Julia Shikhmetoff
November 2023
Julia
Shikhmetoff
,
RN
Med surg/Oncology
Northside Hospital Forsyth
Cumming
,
GA
United States

 

 

 

Julia gave me a place to start to figure things out, to start to process transitional experiences like cancer. She was fun, honest, and unwavering.
I became an orphan and widow at 48 years old. I lost my entire support system, my family. My spirit and heart broken.

In Fall 2022, I was admitted with CHF and diagnosed with stage 4 uterine cancer. I was 48. Say Good Night, G.

Medical professionals are saying nothing, not a good sign. I am also being warned off google search - another bad sign. Hope? I don't see any, and I am an optimist. I am scared. I am hospitalized. I am hemorrhaging and have had 10 transfusions. I think I need to waive the white flag. They say I have less than a year without some kind of treatment. I don't think I have any fight left in me. Enter Julia. My nurse. My oncology nurse.

Julia told me they were not waiting for chemotherapy and that she would be getting me started. I told her I didn't see the point. She didn't take the bait. She said she would be back, and we would get started. Sneaky. I know she heard me.

She explained it all to me. What to expect and side effects. She never looked me in the eyes. I said I wasn't sure. She continued about her business and said even the smallest chance is still a chance. She said, "Why not try?" It wasn't a flat obligatory ask. She wasn't trying to manage me; she connected with me. "It's just one treatment" Sneaky.

I was overwhelmed, even though it might not have looked like it. I had no time to adjust and to figure things out. I felt like a crash test dummy flung into a brick wall. So, I got chemo round 1. Julia was there, and we talked about everything but cancer. At the strangest moment, I got Julia. This is more than nursing; it is caretaking. I have no doubt she knew better than me, just how fragile I was. Like I said, sneaky.

Julia gave me a place to start to figure things out, to start to process transitional experiences like cancer. She was fun, honest, and unwavering. I never saw her roll her eyes, sigh, or look annoyed. How many times had she been through situations like this and how many time had she been an answer to prayer? That kind of Love was not reserved for just me. I am certain Julia has saved more lives than not by being sneaky.

I leave the hospital only to return almost a year later. Not quite serious this time. Julia is my nurse. I am embarrassed that I have allowed so much time to pass without acknowledging her. She remembers me and I did not see anything in her that recognized the profound effect she had on my life, my life. I think she would have seen it as simply as doing her job.

Nothing was any different. She was the same kind, loving person. She took care of me and even had balloons waiting for me when I came back from getting my pacemaker. Still sneaky.

I have stage 4 uterine cancer.

I am 49 years old.

I finished chemo. I survived.

I had a hysterectomy. I survived.

I started immunotherapy, and they think I will be in the 3% survival rate.

I am still here.

Julia was right. Julia saved my life in more ways than she will ever know.

Julia, if you ever wonder about the impact you make on a life, then hold onto this. You are as beautiful on the inside as you are on the outside. Someone smiled on me that day. To have had you by my side was a gift. I have no doubt you are my guardian angel.

[What is expected] Reproduce, word for word, the stretch of the tribute to Julia Shikhmetoff from "I have stage" through "will ever know.".

[Information given]
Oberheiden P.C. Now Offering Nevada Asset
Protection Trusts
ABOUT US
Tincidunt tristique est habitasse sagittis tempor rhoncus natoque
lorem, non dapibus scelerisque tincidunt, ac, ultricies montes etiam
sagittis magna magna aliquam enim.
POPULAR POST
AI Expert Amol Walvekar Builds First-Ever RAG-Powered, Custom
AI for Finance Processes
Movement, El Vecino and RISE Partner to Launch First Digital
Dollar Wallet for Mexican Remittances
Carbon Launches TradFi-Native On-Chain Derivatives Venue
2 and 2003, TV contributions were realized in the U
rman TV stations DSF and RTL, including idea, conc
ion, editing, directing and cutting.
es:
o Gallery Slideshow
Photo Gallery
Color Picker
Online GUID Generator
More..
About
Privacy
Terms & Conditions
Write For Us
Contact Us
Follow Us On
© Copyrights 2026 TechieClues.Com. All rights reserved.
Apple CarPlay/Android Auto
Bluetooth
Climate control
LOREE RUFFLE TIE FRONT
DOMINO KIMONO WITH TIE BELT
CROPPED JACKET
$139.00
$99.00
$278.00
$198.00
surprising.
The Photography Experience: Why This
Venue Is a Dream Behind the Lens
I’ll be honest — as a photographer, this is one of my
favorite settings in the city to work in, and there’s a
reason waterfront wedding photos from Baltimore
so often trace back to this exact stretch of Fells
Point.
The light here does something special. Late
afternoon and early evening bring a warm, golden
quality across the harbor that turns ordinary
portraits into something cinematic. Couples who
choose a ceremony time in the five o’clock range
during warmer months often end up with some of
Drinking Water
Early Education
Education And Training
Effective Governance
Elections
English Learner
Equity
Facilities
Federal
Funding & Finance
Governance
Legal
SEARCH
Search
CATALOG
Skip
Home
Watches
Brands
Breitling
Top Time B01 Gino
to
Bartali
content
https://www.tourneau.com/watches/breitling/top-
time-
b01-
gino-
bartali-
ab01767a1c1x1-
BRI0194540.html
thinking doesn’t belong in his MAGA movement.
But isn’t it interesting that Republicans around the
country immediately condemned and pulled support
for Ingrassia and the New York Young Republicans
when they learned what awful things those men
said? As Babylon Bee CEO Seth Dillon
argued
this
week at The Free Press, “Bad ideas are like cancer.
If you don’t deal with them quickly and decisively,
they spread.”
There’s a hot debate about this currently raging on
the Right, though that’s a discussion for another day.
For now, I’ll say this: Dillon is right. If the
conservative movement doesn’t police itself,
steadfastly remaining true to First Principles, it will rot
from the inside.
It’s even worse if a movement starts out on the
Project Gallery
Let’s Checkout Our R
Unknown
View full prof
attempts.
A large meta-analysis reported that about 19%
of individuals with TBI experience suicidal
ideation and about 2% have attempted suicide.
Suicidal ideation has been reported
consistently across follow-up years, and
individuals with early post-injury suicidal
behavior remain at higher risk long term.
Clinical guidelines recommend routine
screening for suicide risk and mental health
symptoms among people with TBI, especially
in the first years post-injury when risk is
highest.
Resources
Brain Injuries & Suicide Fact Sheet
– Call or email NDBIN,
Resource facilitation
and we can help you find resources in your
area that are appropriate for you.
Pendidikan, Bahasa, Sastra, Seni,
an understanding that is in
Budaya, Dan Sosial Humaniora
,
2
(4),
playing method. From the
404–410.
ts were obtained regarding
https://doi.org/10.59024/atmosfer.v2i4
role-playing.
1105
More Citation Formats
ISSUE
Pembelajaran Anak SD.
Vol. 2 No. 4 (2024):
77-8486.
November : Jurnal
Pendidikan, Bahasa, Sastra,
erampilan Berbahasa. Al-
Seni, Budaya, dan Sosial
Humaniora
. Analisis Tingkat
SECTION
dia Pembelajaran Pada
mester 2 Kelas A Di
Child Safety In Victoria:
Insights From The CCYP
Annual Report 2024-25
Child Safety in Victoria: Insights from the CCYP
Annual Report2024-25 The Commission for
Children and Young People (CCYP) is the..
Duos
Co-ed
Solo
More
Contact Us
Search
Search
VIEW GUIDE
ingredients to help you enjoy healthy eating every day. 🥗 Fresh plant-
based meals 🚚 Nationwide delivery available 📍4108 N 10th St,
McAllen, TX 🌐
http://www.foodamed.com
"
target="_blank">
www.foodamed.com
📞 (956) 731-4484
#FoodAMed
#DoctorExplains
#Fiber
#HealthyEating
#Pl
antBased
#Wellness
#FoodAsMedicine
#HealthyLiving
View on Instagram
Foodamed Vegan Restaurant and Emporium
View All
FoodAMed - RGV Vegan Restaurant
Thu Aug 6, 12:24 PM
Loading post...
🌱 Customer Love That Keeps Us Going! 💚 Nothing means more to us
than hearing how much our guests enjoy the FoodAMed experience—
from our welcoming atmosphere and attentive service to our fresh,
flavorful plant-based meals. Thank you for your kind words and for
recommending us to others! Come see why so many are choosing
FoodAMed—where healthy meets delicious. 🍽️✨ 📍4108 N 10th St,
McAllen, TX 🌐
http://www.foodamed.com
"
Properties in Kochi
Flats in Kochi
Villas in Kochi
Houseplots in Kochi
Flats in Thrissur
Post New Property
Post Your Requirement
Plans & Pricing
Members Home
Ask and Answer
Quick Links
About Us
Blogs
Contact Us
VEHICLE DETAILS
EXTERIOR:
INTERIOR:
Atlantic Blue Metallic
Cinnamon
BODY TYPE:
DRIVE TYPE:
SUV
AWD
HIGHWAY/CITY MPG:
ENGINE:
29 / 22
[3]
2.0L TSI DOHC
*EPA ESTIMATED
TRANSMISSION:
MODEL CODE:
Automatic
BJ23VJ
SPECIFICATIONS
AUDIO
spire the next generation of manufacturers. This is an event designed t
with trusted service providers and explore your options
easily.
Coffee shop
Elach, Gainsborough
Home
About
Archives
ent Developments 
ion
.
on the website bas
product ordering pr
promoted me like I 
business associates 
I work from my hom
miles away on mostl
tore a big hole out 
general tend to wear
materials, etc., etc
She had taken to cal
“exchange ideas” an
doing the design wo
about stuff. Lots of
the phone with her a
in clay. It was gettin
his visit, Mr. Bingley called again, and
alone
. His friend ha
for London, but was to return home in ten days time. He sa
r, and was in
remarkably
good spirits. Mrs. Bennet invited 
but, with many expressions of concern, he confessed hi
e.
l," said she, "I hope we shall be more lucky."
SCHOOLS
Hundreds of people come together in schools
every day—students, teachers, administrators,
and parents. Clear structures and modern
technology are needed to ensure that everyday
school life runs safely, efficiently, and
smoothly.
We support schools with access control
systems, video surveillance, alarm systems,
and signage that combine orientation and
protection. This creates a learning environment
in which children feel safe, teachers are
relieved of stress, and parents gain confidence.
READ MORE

[Answer space]
I have stage 4 uterine cancer.

I am 49 years old.

I finished chemo. I survived.

I had a hysterectomy. I survived.

I started immunotherapy, and they think I will be in the 3% survival rate.

I am still here.

Julia was right. Julia saved my life in more ways than she will ever know.